SINGARAJA, BALIPOST.com – Desa Adat Les yang terletak di Kecamatan Tejakula, Kabupaten Buleleng, memiliki tradisi unik dalam kaitan upacara Pitra Yadnya. Sebagai Desa Bali Aga atau Bali Mula, desa satu ini tidak mengenal upacara pengabenan.
Hal ini pun sudah dilakoni warga setempat sejak turun temurun. Salah satu tradisi yang hingga kini masih dijaga yakni mepetuun.
Sisik Gede Desa Adat Les, I Nyoman Puspata menjelaskan Desa Adat Les sejak dulu tidak mengenal yang namanya mengubur jenazah apalagi membakar.

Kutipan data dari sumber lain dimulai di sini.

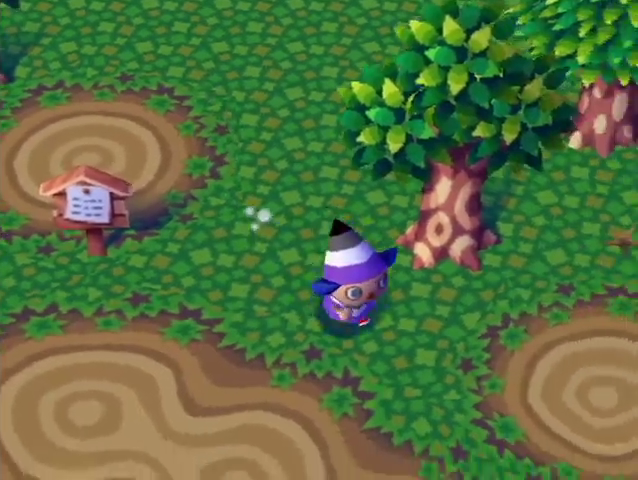
{"buttons": ["L1"], "left_stick": "down-right", "right_stick": "center", "events": []}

Jenazah yang hendak digotong ke setra itu nantinya akan ditempatkan di suatu tempat khusus selayaknya bangunan gudang berukuran minimalis yang berada di kawasan setra setempat. Tempat khusus itu pun nantinya akan dimiliki oleh satu keluarga.
Bentuknya seperti gudang tertutup, dan suatu saat jika ada sawa baru, maka gudang itu di buka kembali. Di Desa Adat Les tidak mengenal membakar mayat.
Karena asap yang ditimbulkan itu sesuai keyakinan mereka melangkahi sejumlah Pura Suci yang ada.
Ia juga menjelaskan sejumlah upacara akan dilalui oleh warga yang mempunyai sawa.
Tatanan upacara nantinya akan dimulai dengan prosesi nyenuk ke setra, ngetelunin, ngeroras dan upacara 42 hari atau abulan pitung dina. Pada saat upacara 42 hari ini barulah dilaksanakan upacara mapetuun.
Tiga hari sebelum upacara mepetuun nunas tirta di Pura Geriya dan Pura Senguhu. Tirta itu disimpan di rumah. Tiba saatnya upacara persiapan mepetuun barulah tirta itu digunakan.
Di sana jro balian yang akan digunakan oleh keluarga akan nunas raos. Jika meninggalkan akibat sakit, nantinya akan dilukat di rumah masing-masing. Namun apabila nanti meninggalkan akibat salah pati, itu nantinya upacara palukanan jenekan atau adegan akan dilakukan di Balai kulkul.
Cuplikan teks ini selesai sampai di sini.